• EXTRACTED MATERIAL:
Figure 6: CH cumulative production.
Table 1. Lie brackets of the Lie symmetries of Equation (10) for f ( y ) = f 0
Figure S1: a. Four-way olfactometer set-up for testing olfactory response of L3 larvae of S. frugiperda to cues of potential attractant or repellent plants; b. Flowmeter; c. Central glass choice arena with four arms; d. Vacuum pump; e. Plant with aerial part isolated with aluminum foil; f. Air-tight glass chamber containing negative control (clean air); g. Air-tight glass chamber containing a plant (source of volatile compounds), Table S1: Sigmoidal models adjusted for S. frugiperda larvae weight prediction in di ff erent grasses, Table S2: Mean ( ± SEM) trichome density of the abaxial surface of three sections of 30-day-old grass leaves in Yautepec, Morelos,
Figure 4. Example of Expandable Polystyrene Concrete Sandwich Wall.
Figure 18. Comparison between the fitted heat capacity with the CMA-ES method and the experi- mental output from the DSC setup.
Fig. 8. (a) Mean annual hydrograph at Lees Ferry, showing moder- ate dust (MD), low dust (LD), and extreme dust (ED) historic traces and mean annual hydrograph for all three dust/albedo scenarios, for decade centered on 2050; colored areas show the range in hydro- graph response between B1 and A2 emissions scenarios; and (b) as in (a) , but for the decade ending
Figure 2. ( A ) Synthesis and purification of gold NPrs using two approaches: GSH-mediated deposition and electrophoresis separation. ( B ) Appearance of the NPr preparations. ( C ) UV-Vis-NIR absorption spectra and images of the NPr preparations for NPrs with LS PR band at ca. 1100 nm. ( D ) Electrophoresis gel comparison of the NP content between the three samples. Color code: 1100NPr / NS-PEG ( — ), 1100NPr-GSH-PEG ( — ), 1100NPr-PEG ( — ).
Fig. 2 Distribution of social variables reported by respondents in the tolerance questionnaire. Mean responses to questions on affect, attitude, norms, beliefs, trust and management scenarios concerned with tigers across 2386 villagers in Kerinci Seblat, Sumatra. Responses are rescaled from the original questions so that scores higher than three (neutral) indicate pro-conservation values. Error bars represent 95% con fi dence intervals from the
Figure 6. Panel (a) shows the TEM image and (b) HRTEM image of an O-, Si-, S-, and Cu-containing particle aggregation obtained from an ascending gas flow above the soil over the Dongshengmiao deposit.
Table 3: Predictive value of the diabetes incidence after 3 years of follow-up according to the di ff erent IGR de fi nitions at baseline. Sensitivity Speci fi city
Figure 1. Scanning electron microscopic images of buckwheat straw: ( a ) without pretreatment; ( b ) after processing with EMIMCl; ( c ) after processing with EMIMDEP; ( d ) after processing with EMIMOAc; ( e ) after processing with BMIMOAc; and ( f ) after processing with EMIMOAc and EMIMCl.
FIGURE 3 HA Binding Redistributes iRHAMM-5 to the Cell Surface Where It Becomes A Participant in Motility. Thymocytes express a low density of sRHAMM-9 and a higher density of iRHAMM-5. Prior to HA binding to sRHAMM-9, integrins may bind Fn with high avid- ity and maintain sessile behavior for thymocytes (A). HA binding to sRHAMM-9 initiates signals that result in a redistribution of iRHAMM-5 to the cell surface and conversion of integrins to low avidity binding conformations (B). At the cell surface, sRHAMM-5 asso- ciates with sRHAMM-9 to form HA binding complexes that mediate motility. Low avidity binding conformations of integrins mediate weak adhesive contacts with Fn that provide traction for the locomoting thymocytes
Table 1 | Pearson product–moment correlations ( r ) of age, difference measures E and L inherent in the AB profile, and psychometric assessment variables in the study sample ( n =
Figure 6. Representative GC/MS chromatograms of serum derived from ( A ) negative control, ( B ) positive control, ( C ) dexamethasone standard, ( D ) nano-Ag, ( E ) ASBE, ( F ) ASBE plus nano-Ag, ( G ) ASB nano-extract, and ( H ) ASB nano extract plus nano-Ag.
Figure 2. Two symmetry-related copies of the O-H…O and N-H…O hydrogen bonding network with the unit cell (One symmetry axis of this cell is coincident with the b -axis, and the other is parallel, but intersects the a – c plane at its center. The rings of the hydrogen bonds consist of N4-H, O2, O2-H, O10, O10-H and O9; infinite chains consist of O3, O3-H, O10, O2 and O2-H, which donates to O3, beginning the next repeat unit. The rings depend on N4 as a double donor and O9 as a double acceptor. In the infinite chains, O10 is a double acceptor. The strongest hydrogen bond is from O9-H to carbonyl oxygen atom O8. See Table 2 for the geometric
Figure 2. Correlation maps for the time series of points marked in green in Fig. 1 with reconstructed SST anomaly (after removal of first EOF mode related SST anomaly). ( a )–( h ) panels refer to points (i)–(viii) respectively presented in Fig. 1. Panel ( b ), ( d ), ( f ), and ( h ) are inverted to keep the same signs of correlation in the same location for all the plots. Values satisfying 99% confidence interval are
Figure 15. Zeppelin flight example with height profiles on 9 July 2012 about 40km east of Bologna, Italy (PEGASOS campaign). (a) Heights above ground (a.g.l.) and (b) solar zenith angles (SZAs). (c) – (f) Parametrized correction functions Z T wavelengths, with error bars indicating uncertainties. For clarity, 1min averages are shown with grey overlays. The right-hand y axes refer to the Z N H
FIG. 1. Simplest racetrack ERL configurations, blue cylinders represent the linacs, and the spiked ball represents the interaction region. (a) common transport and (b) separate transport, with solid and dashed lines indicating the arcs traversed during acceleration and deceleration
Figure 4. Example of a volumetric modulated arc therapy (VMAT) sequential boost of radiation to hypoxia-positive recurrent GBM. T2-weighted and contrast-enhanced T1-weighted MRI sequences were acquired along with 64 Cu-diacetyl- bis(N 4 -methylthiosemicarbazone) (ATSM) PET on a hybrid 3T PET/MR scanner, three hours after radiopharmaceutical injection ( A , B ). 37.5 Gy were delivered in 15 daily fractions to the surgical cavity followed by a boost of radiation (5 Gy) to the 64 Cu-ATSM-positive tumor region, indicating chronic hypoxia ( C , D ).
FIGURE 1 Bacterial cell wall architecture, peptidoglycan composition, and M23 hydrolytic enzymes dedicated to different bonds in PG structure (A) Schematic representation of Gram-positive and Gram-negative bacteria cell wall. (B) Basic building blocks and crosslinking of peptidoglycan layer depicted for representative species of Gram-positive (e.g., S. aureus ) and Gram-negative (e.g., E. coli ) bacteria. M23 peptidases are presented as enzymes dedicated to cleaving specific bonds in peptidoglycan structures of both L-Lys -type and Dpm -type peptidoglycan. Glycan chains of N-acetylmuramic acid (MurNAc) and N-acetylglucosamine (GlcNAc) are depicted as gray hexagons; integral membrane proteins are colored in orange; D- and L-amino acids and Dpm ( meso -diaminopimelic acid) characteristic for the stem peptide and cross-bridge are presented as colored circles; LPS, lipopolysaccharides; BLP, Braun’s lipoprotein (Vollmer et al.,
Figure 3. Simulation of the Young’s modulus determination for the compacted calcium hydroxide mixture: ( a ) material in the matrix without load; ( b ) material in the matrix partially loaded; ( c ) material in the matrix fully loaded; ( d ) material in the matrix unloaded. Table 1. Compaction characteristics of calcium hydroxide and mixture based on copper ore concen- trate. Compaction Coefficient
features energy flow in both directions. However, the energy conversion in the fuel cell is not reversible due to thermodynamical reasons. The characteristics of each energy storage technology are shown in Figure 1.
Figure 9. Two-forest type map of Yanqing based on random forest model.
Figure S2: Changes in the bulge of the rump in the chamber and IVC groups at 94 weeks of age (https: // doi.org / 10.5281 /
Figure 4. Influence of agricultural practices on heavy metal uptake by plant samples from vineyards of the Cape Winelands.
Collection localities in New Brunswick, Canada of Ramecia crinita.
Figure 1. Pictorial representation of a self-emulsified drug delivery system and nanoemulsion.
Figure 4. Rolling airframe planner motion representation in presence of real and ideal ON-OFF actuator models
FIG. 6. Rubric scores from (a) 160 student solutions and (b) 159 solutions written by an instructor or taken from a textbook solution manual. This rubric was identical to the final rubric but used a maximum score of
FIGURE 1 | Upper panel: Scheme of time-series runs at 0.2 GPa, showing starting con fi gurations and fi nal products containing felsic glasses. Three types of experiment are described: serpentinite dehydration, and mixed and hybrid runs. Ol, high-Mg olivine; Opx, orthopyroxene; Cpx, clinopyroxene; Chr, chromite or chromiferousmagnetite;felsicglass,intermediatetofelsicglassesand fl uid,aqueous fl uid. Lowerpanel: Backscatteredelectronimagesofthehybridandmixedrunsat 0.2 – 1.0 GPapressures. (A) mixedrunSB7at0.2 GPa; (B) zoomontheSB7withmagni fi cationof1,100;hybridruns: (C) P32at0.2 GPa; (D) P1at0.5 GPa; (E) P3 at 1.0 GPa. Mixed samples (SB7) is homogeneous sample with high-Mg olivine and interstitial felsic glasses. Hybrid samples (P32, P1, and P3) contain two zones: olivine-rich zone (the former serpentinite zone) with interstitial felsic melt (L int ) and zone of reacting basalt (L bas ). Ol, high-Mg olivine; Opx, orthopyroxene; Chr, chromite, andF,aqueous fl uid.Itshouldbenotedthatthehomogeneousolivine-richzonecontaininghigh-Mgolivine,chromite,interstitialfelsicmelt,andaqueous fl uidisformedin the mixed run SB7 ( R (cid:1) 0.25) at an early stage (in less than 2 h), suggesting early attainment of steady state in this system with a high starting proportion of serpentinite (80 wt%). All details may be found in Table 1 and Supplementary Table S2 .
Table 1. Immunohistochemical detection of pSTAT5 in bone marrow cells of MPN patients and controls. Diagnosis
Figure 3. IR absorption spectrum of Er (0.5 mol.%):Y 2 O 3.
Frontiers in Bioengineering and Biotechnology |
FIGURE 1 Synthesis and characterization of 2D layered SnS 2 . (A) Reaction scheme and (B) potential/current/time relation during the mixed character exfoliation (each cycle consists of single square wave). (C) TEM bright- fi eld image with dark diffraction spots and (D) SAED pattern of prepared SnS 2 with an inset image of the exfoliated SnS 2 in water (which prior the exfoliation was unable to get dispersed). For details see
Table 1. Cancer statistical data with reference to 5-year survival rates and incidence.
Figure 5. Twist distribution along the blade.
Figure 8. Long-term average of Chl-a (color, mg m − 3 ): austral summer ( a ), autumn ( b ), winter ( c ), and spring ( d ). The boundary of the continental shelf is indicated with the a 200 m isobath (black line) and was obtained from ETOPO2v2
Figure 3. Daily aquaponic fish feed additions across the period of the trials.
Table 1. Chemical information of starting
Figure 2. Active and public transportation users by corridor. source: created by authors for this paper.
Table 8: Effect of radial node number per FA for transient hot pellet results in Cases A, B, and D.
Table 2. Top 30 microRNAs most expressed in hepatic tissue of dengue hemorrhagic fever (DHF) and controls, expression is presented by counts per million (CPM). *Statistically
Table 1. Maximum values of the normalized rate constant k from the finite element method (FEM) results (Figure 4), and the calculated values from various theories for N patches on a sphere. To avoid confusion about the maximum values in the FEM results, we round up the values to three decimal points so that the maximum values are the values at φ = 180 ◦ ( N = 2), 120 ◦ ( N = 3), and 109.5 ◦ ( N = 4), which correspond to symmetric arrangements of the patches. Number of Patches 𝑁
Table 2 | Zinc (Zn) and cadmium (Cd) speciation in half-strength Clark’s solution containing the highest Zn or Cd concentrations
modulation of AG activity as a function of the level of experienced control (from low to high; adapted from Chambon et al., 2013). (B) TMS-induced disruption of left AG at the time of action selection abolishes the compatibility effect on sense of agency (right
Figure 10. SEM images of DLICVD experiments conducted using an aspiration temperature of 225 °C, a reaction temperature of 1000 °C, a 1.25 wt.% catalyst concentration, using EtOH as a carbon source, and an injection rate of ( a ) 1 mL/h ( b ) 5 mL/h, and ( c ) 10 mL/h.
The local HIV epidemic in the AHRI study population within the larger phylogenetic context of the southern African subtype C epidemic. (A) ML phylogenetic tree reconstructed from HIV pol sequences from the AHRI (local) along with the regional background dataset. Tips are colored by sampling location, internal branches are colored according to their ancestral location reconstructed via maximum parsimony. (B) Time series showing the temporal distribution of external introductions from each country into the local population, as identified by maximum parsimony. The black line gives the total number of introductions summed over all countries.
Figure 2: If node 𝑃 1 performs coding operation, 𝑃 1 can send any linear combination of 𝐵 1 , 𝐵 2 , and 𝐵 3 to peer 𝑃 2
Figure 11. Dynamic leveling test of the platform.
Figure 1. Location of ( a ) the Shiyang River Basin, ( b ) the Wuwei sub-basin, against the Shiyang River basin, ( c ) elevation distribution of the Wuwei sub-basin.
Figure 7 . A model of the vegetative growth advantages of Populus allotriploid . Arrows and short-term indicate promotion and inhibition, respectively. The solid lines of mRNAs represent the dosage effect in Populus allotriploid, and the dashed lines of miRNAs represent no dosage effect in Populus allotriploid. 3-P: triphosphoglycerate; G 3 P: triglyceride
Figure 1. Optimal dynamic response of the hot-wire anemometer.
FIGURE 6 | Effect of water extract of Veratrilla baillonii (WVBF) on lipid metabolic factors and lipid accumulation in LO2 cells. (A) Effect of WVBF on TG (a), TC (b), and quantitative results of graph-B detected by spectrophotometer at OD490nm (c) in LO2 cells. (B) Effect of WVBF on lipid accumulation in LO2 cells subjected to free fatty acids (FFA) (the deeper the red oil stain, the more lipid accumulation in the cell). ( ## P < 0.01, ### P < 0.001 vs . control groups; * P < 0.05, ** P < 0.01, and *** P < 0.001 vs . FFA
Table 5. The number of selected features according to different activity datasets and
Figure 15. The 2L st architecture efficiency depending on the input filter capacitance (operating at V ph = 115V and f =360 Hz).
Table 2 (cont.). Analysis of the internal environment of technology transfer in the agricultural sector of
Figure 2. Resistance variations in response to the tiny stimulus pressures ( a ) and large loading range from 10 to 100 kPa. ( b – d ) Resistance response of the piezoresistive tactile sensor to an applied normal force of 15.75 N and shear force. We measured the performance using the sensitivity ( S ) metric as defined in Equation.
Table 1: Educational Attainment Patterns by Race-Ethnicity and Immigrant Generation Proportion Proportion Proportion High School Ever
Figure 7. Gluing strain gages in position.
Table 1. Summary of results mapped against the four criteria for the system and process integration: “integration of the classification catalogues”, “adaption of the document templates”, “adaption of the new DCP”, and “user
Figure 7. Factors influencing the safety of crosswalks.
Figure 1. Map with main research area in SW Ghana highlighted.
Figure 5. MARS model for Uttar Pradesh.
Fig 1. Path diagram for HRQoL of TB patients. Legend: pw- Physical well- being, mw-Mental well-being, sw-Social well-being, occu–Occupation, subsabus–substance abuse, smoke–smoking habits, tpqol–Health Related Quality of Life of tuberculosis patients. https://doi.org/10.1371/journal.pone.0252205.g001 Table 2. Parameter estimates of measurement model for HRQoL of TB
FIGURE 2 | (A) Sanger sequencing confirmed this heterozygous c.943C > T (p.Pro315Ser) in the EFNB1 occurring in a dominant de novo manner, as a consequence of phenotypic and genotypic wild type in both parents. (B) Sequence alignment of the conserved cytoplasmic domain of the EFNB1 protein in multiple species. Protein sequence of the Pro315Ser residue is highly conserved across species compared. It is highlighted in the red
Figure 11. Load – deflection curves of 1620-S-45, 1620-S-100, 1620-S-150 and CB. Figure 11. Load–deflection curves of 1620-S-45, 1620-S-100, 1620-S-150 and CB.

• AIM OF THE EXERCISE:
Write out the listing's lines exactly, from its first line through the line that contains "Table 1. Lie", and stop there.

• RESULT:
Figure 6: CH cumulative production.
Table 1. Lie brackets of the Lie symmetries of Equation (10) for f ( y ) = f 0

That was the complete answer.